The response should consist solely of the lines running from the line with "## Examples" to the end of the data, retyped exactly.

*** Opening of DATA UNDER STUDY ***

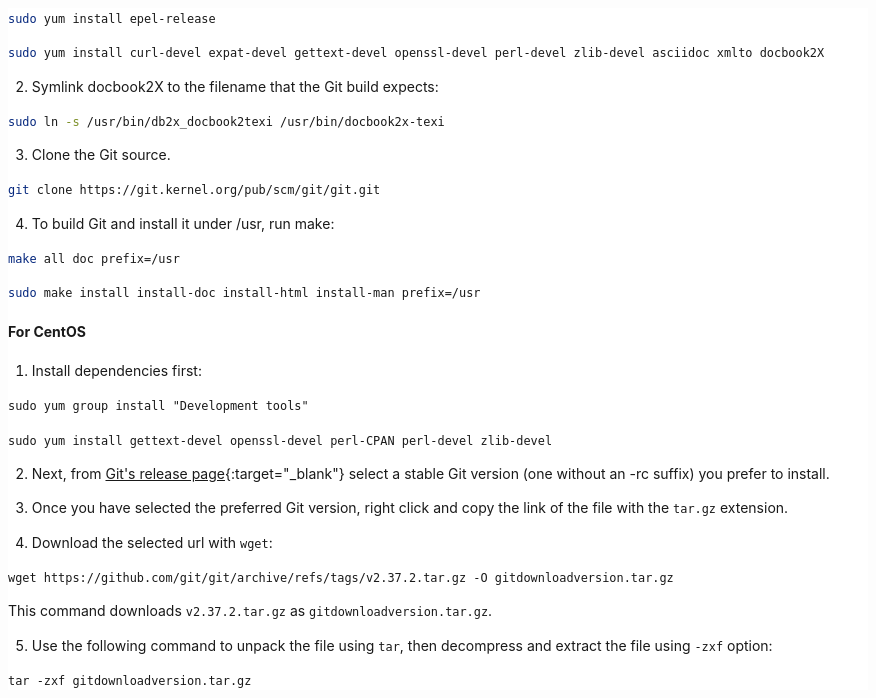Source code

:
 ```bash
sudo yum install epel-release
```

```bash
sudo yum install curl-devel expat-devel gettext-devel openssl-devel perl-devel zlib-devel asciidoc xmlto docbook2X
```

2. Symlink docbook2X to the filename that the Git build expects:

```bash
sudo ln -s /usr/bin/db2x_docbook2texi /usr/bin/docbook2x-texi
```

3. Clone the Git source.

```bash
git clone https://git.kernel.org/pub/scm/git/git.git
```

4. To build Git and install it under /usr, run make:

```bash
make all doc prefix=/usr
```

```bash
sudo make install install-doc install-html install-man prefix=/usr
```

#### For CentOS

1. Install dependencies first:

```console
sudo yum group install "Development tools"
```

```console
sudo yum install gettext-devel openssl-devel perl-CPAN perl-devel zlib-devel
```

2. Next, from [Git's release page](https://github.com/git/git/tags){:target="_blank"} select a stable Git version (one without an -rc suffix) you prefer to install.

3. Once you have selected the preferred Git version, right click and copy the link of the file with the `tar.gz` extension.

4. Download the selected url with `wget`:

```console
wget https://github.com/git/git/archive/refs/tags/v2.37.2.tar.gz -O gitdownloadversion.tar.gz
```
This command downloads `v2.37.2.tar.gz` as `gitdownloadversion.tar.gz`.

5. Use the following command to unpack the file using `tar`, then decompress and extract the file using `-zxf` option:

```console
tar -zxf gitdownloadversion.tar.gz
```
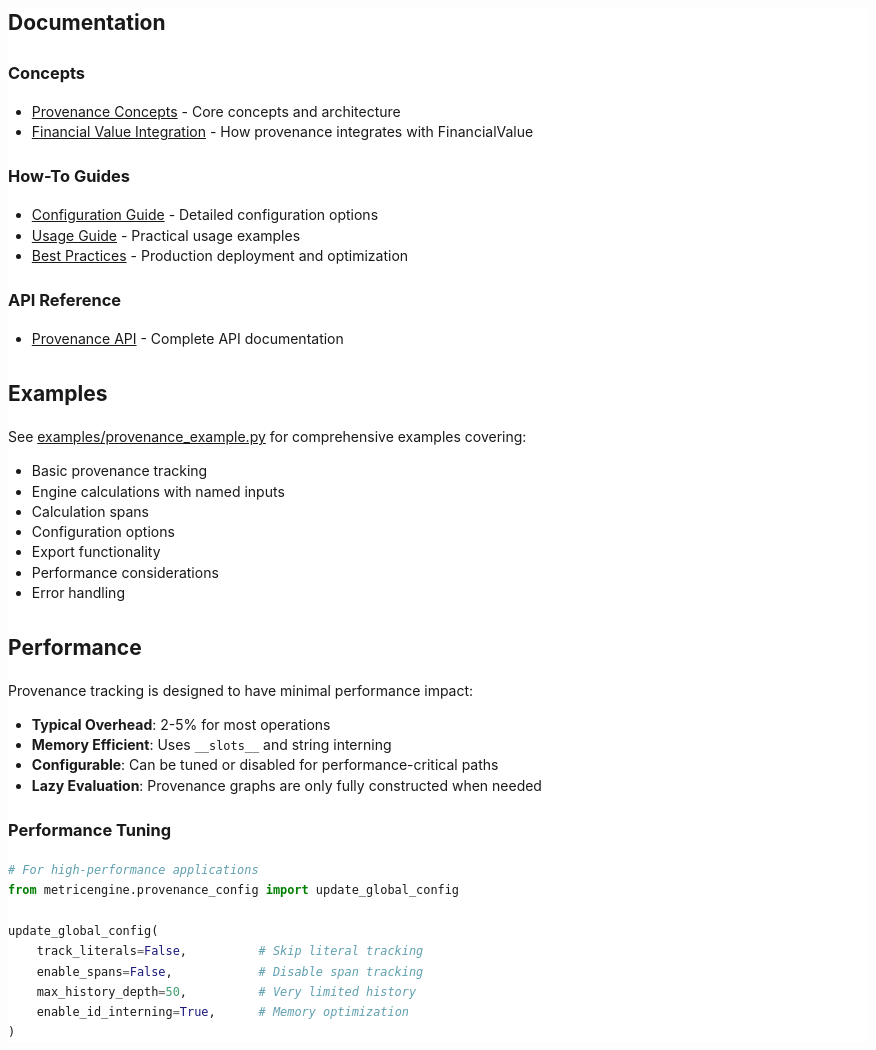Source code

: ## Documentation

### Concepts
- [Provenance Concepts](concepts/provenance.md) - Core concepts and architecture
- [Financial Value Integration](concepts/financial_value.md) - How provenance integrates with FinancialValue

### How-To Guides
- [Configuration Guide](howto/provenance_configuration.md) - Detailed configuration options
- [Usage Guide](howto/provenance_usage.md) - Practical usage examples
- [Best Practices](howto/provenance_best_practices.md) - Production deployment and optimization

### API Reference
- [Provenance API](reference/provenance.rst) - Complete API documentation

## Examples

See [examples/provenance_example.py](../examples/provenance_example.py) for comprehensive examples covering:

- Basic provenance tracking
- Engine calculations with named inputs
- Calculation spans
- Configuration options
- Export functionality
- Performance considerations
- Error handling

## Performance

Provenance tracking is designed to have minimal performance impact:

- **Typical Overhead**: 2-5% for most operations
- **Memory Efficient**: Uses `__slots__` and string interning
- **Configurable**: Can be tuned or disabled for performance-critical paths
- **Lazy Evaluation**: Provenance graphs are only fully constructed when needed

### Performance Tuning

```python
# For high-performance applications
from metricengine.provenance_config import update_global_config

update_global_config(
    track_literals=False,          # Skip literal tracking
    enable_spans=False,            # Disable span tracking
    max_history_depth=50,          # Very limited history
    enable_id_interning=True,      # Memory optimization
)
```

*** Close of DATA UNDER STUDY ***

■ RESULT FOR THIS EXERCISE
## Examples

See [examples/provenance_example.py](../examples/provenance_example.py) for comprehensive examples covering:

- Basic provenance tracking
- Engine calculations with named inputs
- Calculation spans
- Configuration options
- Export functionality
- Performance considerations
- Error handling

## Performance

Provenance tracking is designed to have minimal performance impact:

- **Typical Overhead**: 2-5% for most operations
- **Memory Efficient**: Uses `__slots__` and string interning
- **Configurable**: Can be tuned or disabled for performance-critical paths
- **Lazy Evaluation**: Provenance graphs are only fully constructed when needed

### Performance Tuning

```python
# For high-performance applications
from metricengine.provenance_config import update_global_config

update_global_config(
    track_literals=False,          # Skip literal tracking
    enable_spans=False,            # Disable span tracking
    max_history_depth=50,          # Very limited history
    enable_id_interning=True,      # Memory optimization
)
```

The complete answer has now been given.